I went to the grocery store yesterday, and as I was walking along I smelled Louisiana. Specifically, the area near the apartment complex we lived in when we first moved there, while we were waiting for base housing to become available. It was like a time machine, dragging me back to the four-year-old me.

The apartment complex was called Willow Creek, but my mother called it Willow Cricket because of all the bugs. We'd just moved back from Germany, and I don't know whether they don't have the same kinds of bugs or if it was just the proximity of The Swamp, but Willow Cricket was an entirely new experience for me. I'm pretty sure that The Fear was born there. Because bugs? I have The Fear.

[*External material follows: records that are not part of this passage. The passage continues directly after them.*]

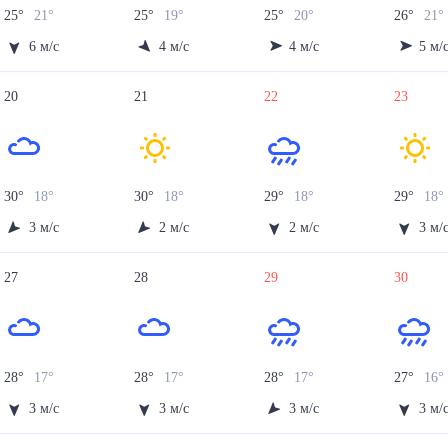
25
°
21
°
25
°
19
°
25
°
20
°
26
°
21
°
6
м/с
4
м/с
4
м/с
5
м/
20
21
22
23
30
°
18
°
30
°
18
°
29
°
18
°
29
°
18
°
3
м/с
2
м/с
2
м/с
3
м/
27
28
29
30
28
°
17
°
28
°
17
°
28
°
17
°
27
°
16
°
3
м/с
3
м/с
3
м/с
3
м/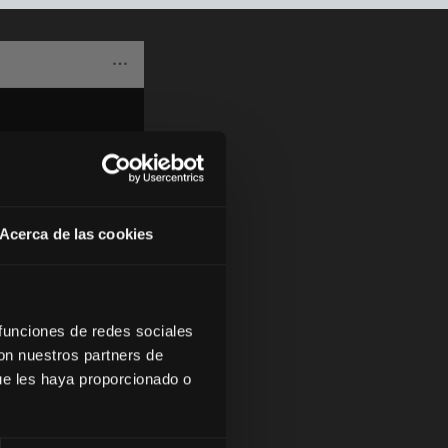
Acerca de las cookies
 funciones de redes sociales
con nuestros partners de
ue les haya proporcionado o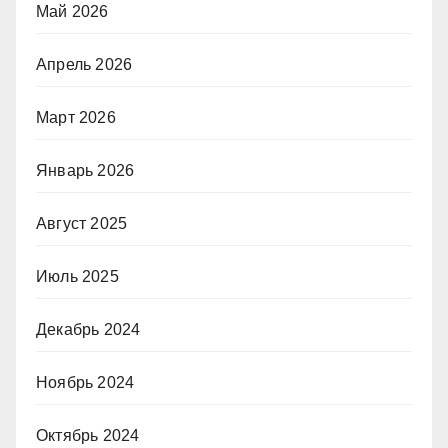
Май 2026
Апрель 2026
Март 2026
Январь 2026
Август 2025
Июль 2025
Декабрь 2024
Ноябрь 2024
Октябрь 2024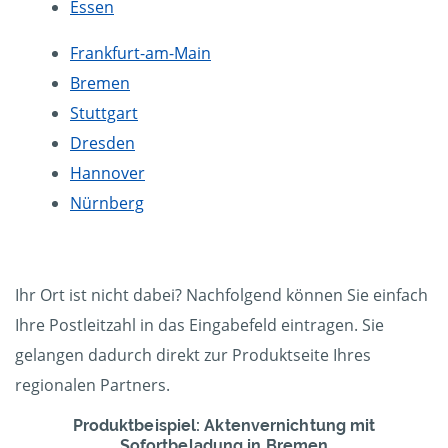
Essen
Frankfurt-am-Main
Bremen
Stuttgart
Dresden
Hannover
Nürnberg
Ihr Ort ist nicht dabei? Nachfolgend können Sie einfach
Ihre Postleitzahl in das Eingabefeld eintragen. Sie
gelangen dadurch direkt zur Produktseite Ihres
regionalen Partners.
Produktbeispiel: Aktenvernichtung mit
Sofortbeladung in Bremen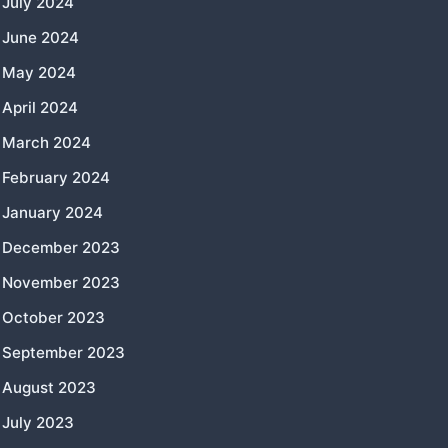
July 2024
June 2024
May 2024
April 2024
March 2024
February 2024
January 2024
December 2023
November 2023
October 2023
September 2023
August 2023
July 2023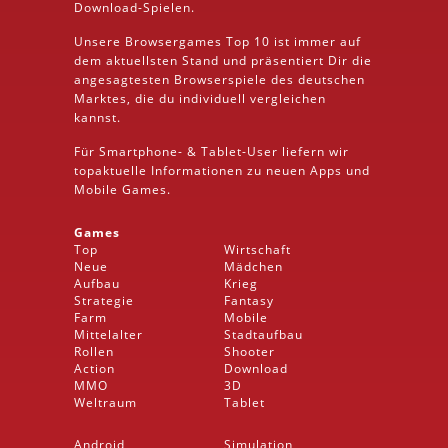
Download
-Spielen.
Unsere Browsergames
Top 10
ist immer auf
dem aktuellsten Stand und präsentiert Dir die
angesagtesten Browserspiele des deutschen
Marktes, die du individuell vergleichen
kannst.
Für Smartphone- &
Tablet
-User liefern wir
topaktuelle Informationen zu neuen Apps und
Mobile
Games.
Games
Top
Wirtschaft
Neue
Mädchen
Aufbau
Krieg
Strategie
Fantasy
Farm
Mobile
Mittelalter
Stadtaufbau
Rollen
Shooter
Action
Download
MMO
3D
Weltraum
Tablet
Android
Simulation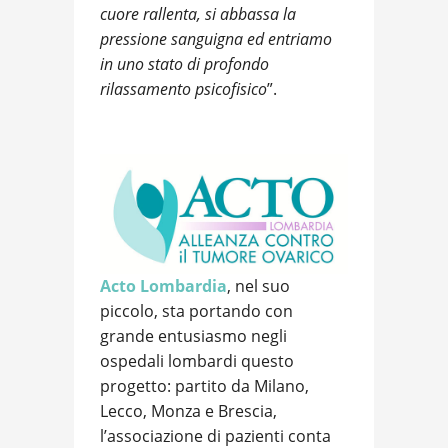
cuore rallenta, si abbassa la
pressione sanguigna ed entriamo
in uno stato di profondo
rilassamento psicofisico
”.
Acto Lombardia
, nel suo
piccolo, sta portando con
grande entusiasmo negli
ospedali lombardi questo
progetto: partito da Milano,
Lecco, Monza e Brescia,
l’associazione di pazienti conta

I don't remember much of the actual apartment. I do remember The Swamp across the street. I was not allowed anywhere near The Swamp. The Swamp was a place of alligators, bugs, and death to small children, and I was fascinated by it. The light was different there, soft and green and strangely glowy in a dark way. And it had a very distinctive smell that I don't often encounter. Wet vegetation, or course, but more than that. Something I can't describe or pin down. I just knew that The Swamp must be featured in a fairy tale that I hadn't yet read, a place where children were lured by swamp monsters to become prisoners of a wicked witch, but I still wanted very much to explore. I would have been the child who went into the basement in the horror film. I'm sure if I'd ever actually worked up the nerve to go into The Swamp, I'd have taken one step in, seen a bug, and run, screaming for my mother.

Not that Mom would have rushed to save me, I'm sure, even though she was well equipped to do battle. My father worked nights for a while, and he'd come home every morning to find the floor looking shiny and freshly waxed. Bug spray has that effect, apparently. Mom had an industrial-strength, economy-sized can of bug spray that had a straw that stuck into the sprayer, like the cans of air we use to clean out keyboards. The straw shot the spray incredible distances across the room. Every night we'd have an invasion of crickets, and sometimes a roach, and Mom would stand in the doorway to the kitchen with her eyes closed, spraying in what she thought was the general direction of the offending bug. Dad rigged a flyswatter for her with a curtain rod attached to the handle, so after the spraying she'd whack everything she could reach with the Swatter o' Death. If I remember properly, she'd leave the carcasses for my dad to deal with in the morning.

My strongest memory of Willow Cricket is of the preparations for moving out when base housing came available. I remember Mom buying a dish drainer set that came with a sponge on a stick. Mom didn't use that, so she gave it to me and I played with it in the bath. I walked into the bathroom one day when Mom was cleaning for the inspection, and there was my mother, about a million months pregnant with dawnshine, cleaning the toilet. With my sponge. I will never forget the absolute horror I felt. "I wash my face with that!" I am amazed my mother didn't wet herself, laughing at me. She still laughs until she cries when we talk about it. She also still promises me that she'd never used it before, and that she'd planned to throw it away right after. It was just for the inspection. I can't help cringing, even now, when I think about it.